Automatic {IP} Address Assignment on Network Topologies

Jonathon Duerig, Robert Ricci, John Byers (Boston University), Jay Lepreau

University of Utah Flux Group Technical Note 2006-02

February 2006

Flux Research Group
School of Computing, University of Utah
50 S. Central Campus Drive Rm. 3190
Salt Lake City, Utah 84112-9205 USA

emulab.net

Abstract

We consider the problem of leveraging topological information to automate the assignment of IP addresses to nodes in a network. An effective assignment exploits the natural hierarchy in the network, and thus assigns addresses so as to minimize the sizes of routing tables on the nodes. Automated IP address assignment primarily benefits emulators and simulators, where scale precludes manual assignment.
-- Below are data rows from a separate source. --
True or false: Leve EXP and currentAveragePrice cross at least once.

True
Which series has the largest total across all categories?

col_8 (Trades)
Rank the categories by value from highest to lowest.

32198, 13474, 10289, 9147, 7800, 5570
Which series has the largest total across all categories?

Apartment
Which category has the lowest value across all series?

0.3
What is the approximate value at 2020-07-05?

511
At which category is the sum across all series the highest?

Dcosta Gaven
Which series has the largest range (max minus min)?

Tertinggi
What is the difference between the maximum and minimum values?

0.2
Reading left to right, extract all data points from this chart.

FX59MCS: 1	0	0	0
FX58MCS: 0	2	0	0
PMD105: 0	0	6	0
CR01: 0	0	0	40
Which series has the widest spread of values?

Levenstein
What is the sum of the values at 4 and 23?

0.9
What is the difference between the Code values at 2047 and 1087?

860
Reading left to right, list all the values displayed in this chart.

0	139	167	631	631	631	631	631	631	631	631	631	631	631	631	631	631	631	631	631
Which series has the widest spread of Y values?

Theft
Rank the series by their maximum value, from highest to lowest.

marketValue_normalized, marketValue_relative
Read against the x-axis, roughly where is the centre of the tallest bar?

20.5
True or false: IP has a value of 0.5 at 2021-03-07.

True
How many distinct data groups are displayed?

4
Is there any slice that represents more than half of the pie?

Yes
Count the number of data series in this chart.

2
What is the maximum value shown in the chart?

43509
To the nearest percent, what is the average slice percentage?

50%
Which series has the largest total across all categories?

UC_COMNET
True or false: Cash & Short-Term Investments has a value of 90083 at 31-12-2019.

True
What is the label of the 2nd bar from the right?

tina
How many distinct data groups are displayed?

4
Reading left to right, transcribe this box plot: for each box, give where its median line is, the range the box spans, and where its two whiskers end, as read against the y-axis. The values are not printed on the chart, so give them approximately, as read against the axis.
Because it happens to minimize routing table sizes, it can also benefit large networks with legacy routers.

We formalize the problem and point to several practical considerations that distinguish our problem from related theoretical work. We then describe several of the algorithmic directions and metrics we have explored, some based on previous graph partitioning work and others based on our own methods. We compare our algorithms on a variety of real and automatically generated router-level Internet topologies. Our two best algorithms, yielding the highest quality namings, can assign addresses to networks of 5000 routers, comparable to today's largest single-owner networks, in 2.4 and 58 seconds. The first has been in production use in the Emulab network testbed for over two years.